- as my life evolves, I celebrate that I did not have to conform as I had
in the past. I experienced a new consciousness of freedom and awareness.
- the new messages I was receiving for myself were simple, trustworthy,
meaningful, spiritual. They were working for me.
- I realized that what I began to claim was not new, but in a sense cyclical
in nature. I could return to something important in my life, but in a new
way.
- What I discerned was Good News within my own (United Church). For a long
time the church I love has been maligned and strongly criticized by others.
I had developed a lot of bad feelings from all this. Now I am beginning
to develop a new sense of pride in my church and being part of it.
- I discovered that things that were no longer making sense to me could
be discarded. We all love and need prescriptions for living, but I learned
I could move past what had been holding me back and focus on what was good
and freeing for me.
- this meant moving beyond the orthodoxies of the past, toward a radical,
new awareness. I could go beyond a lock step belief mentality to one more
adequate, experiential and open to the future.
- While definitions are elusive, I began developing a more positive tone
to my faith. There were fewer dont's and more do's. I no longer needed
specific and neat answers because I felt I was walking the right path.
- in these new circumstances, I realized I was more open to God's surprizes.
I found resilience, flexibiility and hope.
- I now know that, over the course of a lifetime, I have had different
experiences and understandings of faith - depending on the time, stage
and circumstances. I feel that I am where I should be now.
- I realized that turmoil and confusion need not be a dead end.
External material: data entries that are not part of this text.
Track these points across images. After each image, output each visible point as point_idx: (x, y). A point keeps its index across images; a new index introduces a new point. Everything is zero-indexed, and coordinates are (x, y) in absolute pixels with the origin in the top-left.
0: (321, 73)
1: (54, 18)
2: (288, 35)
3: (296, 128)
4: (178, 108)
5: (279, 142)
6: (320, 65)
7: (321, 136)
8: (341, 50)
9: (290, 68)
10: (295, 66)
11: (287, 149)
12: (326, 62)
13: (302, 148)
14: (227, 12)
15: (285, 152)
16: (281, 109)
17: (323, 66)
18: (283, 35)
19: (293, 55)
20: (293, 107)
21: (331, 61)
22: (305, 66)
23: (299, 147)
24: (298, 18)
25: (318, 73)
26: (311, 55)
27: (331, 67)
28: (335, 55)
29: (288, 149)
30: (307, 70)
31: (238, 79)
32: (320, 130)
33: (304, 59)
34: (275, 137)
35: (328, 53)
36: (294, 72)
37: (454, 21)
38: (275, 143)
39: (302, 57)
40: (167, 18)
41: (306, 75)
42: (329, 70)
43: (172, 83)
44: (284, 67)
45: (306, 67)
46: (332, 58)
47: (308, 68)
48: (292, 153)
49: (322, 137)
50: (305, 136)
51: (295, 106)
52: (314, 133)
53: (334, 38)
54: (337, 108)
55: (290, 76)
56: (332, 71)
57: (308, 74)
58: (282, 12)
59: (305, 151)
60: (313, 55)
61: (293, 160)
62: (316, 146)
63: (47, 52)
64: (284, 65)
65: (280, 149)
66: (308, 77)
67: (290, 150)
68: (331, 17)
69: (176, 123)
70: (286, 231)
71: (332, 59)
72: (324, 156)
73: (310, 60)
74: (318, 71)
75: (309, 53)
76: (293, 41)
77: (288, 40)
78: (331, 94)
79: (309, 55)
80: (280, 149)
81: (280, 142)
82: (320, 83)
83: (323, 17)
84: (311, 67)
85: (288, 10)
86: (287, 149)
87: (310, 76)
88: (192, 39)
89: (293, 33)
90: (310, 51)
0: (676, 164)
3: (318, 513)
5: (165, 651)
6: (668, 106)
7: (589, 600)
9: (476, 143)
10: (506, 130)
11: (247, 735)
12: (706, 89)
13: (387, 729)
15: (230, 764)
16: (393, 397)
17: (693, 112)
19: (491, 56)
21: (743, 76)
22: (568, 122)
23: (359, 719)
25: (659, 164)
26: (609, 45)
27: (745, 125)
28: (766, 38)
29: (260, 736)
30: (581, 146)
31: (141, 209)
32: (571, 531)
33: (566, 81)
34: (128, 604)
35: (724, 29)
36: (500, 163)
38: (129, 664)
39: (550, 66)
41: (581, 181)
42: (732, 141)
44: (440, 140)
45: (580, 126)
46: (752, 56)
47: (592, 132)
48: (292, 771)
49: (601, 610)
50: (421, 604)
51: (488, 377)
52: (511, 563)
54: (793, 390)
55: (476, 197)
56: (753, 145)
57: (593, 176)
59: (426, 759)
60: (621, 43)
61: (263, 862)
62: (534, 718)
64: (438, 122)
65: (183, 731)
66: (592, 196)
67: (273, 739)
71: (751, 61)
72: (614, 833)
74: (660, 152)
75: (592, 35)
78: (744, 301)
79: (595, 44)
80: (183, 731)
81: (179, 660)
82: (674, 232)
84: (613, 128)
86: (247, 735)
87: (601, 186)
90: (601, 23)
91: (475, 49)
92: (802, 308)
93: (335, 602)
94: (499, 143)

The Emerging Christian Way has been something that has evolved and is shaped
through difficult faith challenges and we now claim it for ourselves! And
if as Matthew Arnold observes the tide goes out, then do remember, it comes
back again.
- September 18th, 2006
|
Dover Beach
by Matthew Arnold
The sea is calm to-night.
The tide is full, the moon lies fair
Upon the straits; -on the French coast the light
Gleams and is gone; the cliffs of England stand,
Glimmering and vast, out in the tranquil bay.
Come to the window, sweet is the night air!
Only, from the long line of spray
Where the sea meets the moon-blanch'd land,
Listen! you hear the grating roar
Of pebbles which the waves draw back, and fling,
At their return, up the high strand,
Begin, and cease, and then again begin,
With tremulous cadence slow, and bring
The eternal note of sadness in.
Sophocles long ago
Heard it on the Aegean, and it brought
Into his mind the turbid ebb and flow
Of human misery; we
Find also in the sound a thought,
Hearing it by this distant northern sea.
The Sea of Faith
Was once, too, at the full, and round earth's shore
Lay like the folds of a bright girdle furl'd.
But now I only hear
Its melancholy, long, withdrawing roar,
Retreating, to the breath
Of the night-wind, down the vast edges drear
And naked shingles of the world.
Ah, love, let us be true
To one another! for the world, which seems
To lie before us like a land of dreams,
So various, so beautiful, so new,
Hath really neither joy, nor love, nor light,
Nor certitude, nor peace, nor help for pain;
And we are here as on a darkling plain
Swept with confused alarms of struggle and flight,
Where ignorant armies clash by night.